BEGIN Source data

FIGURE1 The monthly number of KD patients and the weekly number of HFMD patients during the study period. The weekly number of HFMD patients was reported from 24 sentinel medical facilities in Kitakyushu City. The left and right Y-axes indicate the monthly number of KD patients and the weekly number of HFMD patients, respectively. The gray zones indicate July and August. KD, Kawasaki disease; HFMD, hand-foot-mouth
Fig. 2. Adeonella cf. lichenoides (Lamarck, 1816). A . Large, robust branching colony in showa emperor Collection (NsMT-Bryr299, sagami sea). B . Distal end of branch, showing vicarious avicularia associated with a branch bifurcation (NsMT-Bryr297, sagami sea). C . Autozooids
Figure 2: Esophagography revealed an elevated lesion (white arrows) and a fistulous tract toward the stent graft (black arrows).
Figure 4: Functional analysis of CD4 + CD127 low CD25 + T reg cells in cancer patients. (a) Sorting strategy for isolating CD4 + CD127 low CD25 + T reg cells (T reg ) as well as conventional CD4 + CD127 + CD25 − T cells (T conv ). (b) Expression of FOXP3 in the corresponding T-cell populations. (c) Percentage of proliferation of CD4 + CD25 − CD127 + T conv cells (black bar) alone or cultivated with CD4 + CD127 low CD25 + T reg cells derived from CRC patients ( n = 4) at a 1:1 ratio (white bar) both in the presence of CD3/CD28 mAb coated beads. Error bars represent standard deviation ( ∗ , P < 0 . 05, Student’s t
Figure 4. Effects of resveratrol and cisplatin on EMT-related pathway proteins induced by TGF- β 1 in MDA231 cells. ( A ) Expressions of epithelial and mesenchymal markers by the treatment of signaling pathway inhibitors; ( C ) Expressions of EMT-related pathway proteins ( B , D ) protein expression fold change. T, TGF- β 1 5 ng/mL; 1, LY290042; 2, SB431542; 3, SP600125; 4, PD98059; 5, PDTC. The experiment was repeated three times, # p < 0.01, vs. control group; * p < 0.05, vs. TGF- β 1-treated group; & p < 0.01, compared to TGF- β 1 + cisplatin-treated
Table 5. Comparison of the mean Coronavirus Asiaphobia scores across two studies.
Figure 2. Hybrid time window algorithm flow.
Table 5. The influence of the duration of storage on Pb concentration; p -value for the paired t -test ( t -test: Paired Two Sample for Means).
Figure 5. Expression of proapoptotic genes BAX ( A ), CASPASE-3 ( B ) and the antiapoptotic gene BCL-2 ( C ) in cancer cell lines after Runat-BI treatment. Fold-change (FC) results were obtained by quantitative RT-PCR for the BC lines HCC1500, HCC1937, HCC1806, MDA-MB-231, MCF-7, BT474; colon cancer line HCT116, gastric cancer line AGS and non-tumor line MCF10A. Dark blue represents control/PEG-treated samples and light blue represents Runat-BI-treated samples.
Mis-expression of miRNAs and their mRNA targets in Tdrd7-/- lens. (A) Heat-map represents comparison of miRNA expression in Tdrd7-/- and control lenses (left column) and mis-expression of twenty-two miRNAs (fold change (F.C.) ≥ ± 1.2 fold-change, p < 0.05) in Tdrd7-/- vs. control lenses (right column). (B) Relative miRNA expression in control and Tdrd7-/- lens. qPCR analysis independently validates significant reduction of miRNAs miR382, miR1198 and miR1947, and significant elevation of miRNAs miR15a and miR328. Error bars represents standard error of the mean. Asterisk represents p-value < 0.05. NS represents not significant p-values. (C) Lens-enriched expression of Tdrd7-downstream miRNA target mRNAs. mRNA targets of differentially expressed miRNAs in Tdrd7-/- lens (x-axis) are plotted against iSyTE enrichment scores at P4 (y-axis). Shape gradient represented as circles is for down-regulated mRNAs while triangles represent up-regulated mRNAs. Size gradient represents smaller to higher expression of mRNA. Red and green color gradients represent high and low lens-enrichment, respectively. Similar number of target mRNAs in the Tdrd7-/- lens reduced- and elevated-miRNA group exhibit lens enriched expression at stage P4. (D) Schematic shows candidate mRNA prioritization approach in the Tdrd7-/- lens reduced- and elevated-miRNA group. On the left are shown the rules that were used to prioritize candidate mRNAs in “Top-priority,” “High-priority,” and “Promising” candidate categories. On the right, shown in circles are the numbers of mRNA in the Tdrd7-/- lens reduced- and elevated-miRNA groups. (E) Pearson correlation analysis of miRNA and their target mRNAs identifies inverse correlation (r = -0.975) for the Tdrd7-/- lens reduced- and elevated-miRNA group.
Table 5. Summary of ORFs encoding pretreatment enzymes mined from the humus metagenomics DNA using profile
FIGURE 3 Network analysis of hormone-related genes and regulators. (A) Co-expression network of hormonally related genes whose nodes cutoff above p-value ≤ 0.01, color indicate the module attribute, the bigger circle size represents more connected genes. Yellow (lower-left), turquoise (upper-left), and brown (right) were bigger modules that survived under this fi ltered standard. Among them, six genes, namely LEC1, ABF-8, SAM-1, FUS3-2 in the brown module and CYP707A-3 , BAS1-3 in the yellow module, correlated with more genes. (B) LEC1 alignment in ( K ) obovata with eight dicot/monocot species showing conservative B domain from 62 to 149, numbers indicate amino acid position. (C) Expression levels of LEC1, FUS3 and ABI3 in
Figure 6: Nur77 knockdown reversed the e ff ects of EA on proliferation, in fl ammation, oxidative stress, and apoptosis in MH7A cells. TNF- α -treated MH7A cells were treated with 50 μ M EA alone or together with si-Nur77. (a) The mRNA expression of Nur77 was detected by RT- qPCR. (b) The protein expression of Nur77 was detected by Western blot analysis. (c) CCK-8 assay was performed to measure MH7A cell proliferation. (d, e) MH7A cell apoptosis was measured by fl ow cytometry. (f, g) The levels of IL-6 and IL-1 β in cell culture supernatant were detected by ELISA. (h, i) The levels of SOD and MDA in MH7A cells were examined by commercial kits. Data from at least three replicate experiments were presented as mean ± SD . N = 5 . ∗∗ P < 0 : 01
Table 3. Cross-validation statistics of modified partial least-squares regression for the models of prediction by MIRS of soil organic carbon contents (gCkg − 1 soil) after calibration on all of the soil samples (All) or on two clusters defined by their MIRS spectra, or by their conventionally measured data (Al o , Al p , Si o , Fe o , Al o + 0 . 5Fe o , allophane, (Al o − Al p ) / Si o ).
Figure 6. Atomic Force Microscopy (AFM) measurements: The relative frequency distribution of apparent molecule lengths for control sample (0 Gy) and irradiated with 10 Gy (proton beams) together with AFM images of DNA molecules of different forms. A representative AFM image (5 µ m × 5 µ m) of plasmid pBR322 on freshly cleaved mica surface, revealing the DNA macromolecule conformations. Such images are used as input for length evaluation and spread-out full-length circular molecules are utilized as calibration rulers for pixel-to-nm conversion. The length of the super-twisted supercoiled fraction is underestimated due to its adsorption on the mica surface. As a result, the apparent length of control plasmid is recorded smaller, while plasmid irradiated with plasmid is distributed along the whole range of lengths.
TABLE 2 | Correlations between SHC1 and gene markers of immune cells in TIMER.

END Source data

§ What is needed: Send back an exact copy of only the lines from the line with "Fig. 2. Adeonella" up to and including the line with "Figure 2: Esophagography" in the data above.

§ Task result:
Fig. 2. Adeonella cf. lichenoides (Lamarck, 1816). A . Large, robust branching colony in showa emperor Collection (NsMT-Bryr299, sagami sea). B . Distal end of branch, showing vicarious avicularia associated with a branch bifurcation (NsMT-Bryr297, sagami sea). C . Autozooids
Figure 2: Esophagography revealed an elevated lesion (white arrows) and a fistulous tract toward the stent graft (black arrows).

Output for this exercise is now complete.